**WORK ORDER**
What you return must be every line below that includes the word "SERVICIOS".

**RECORDS PROVIDED**

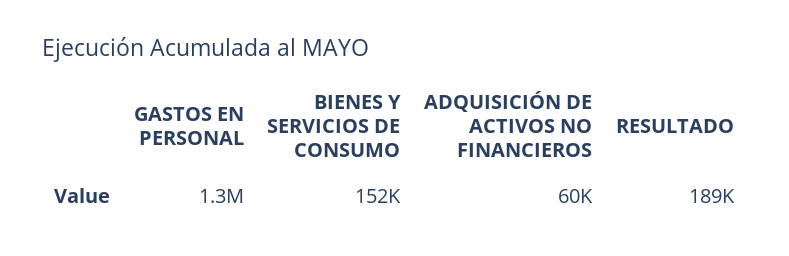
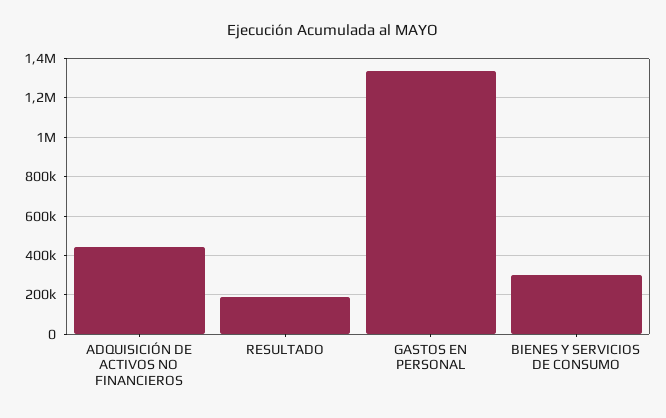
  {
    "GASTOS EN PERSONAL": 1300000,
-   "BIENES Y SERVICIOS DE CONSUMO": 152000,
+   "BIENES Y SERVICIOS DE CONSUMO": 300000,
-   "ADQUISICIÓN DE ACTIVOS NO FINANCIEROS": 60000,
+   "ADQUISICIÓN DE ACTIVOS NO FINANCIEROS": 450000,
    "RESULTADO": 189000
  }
* * *
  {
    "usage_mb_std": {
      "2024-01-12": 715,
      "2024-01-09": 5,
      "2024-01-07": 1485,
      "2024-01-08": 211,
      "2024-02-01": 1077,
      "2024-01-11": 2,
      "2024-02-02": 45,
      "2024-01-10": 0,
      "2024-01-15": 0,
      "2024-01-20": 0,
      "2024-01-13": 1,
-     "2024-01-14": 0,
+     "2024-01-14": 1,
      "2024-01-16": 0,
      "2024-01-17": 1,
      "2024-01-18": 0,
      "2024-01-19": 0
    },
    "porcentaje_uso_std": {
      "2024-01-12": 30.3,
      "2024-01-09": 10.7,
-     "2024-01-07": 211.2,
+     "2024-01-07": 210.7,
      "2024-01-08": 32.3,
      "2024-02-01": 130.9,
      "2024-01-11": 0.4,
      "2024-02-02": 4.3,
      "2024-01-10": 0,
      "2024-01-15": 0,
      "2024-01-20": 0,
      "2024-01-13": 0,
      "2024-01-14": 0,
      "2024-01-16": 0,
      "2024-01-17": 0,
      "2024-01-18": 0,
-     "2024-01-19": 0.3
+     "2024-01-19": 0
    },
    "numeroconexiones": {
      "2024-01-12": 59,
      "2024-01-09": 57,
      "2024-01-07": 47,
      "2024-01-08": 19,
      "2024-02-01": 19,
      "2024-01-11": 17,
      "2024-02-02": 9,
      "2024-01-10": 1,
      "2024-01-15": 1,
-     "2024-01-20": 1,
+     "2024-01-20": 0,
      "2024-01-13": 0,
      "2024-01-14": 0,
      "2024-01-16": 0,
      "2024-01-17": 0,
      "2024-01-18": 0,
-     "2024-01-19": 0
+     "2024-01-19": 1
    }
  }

**OUTPUT BELOW**
-   "BIENES Y SERVICIOS DE CONSUMO": 152000,
+   "BIENES Y SERVICIOS DE CONSUMO": 300000,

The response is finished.